Frage von Mallewalle, 97

Fristlose Kündigung, aber keine Bestätigung?

Folgendes Problem:

Ich arbeite als Aushilfe (Teilzeit) in einem Geschäft. Meinem chef hab ich letzten Mittwoch angerufen und gesagt das ich kündigen will, mit Begründung. Dann hab ich nachgefragt wie das mit der Kündigungsfrist aussieht, wie lange ich noch weiter arbeiten muss. Er sagte daraufhin, dass er keinen Sinn darin sieht mich weiter arbeiten zu lassen, da er mich in einem Bereich einsetzen wollte in der ich jetzt keine Kenntnis darüber hab und in der Woche gelernt hätte, aber durch die Kündigung ist das jetzt sinnlos, also Kündigen wir "per sofort". - Fristlos also. Ich sollte dann letzten Mittwoch noch am selben Tag meine Kündigung schriftlich in der Filiale x einreichen, hab ich getan. Jetzt ist fast eine Woche rum und ich hab noch keine Bestätigung von ihm erhalten. Also hab ich ihn angerufen und er sagte mir, er habe es noch nicht einmal in der Filiale x abgeholt. Muss er noch machen. Wie lange darf der Chef sich mit der Bestätigung Zeit lassen, wenn eine Fristlose Kündigung abgesporchen wurde?

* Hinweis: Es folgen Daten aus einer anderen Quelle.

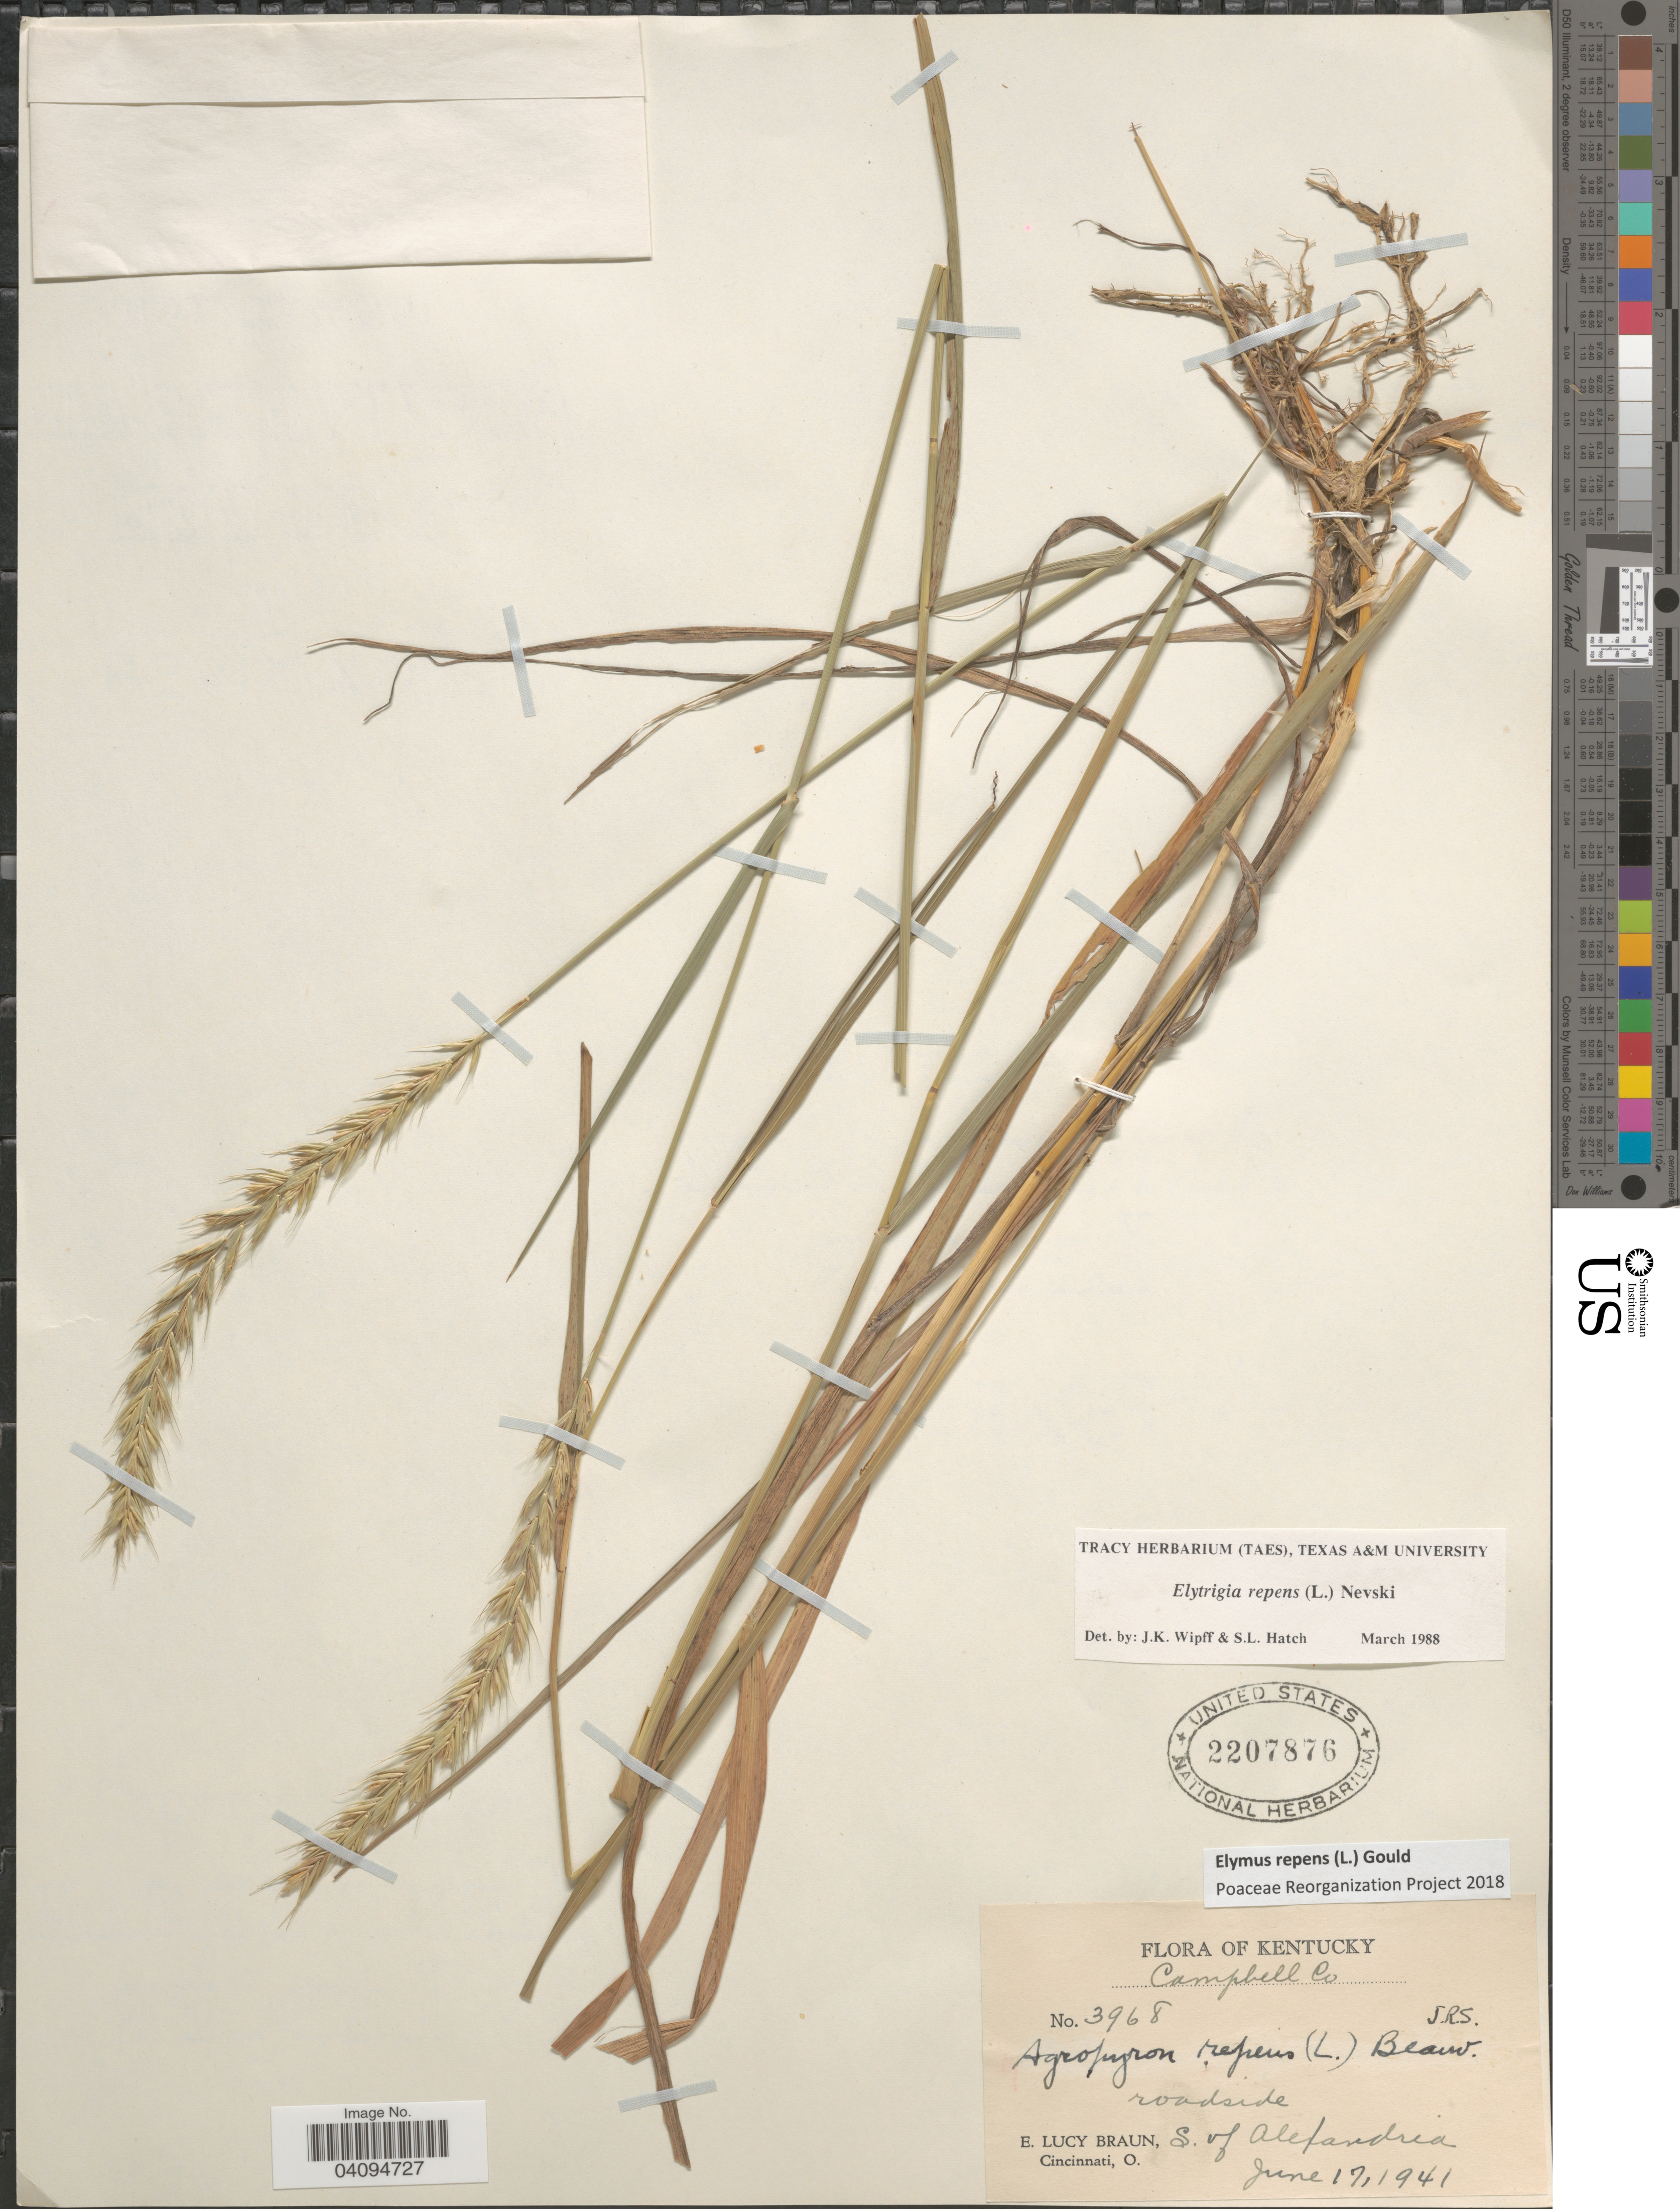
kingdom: Plantae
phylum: Tracheophyta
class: Liliopsida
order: Poales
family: Poaceae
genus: Elymus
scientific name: Elymus repens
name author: (L.) Gould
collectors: E. L. Braun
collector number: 3968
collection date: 1941-06-17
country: United States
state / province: Kentucky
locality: Campbell Co. Roadside. S. of Alexandria.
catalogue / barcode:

Das zweite Problem: Ich hätte Ende Dezember mein Monatsgehalt bekommen sollen. Mein chef konnte mir aber den Monat nicht auszahlen, weil er meine ganzen Unterlagen plus Vertrag verloren/verlegt hatte. Das hat er mir aber erst 1 woche nach Januar gesagt, als ich ihn persönlich gesehen hab und nachgefragt habt. Ich hatte ihm also die Kopien von den Bewerbungsunterlagen 1 woche später erneut gebracht auch mit den Kontodaten. In der weiteren Woche hatte ich dann gekündigt. Das bedeutet es sind 18 Tage vergangen und ich hab mein Gehalt von Dezember immernoch nicht. Also hab ich ihn heute angerufen um nachzufragen ob es nun endlich überwiesen wurde und er sagte mir er weiß nicht, müsste er nachfragen. Wo nachfragen? Keine ahnung, den er verabschiedet sich einfach und legt auf, bevor ich zu Wort kommen darf. Nun ruf ich ihn seit Stunden an und er drückt mich weg.

In meinem Arbeitsvertrag steht deutlich ich bekomme mein Gehalt Ende des Monats und mein Chef vermittelt mir auch jedesmal den Eindruck er würde es mir auszahlen, aber dann schiebt er es in die Länge und geht mir wie am Telefon mit solchen Methoden aus dem Weg.

Jetzt die Hauptfrage, darf ich ihm mit einer Anzeige ermahnen oder sagen ich geh zu Arbeitsbehörde, wenn ich das Geld und die Bestätigung nicht diese Woche noch erhalte? Zudem muss er mir am Ende Januar auch Geld auszahlen und ich hab Angst das er das jetzt auch in die Länge zieht.

Antwort
von Mallewalle, 25

So hatte ihm ein Brief mit einer Frist von 18.01 - 23.01 geschrieben. Da er meine Anrufe ja an dem Tag ignorierte, hatte ich ihm eine SMS geschrieben in der stand, das in der Filiale X ein Brief liegt, ich ihm eine Frist setze und ignoriert er sie geh ich zum Arbeitsgericht. Hab mir auch vom Mitarbeiter eine Bestätigung holen lassen das ich was abgegeben hatte mit allen Details. Am nächsten Tag wurden die Briefe ( Frist und Kündigung) abgeholt. Nehm ich an, ich erfuhr, dass er dort war und meine Briefe dort nicht mehr lagen. 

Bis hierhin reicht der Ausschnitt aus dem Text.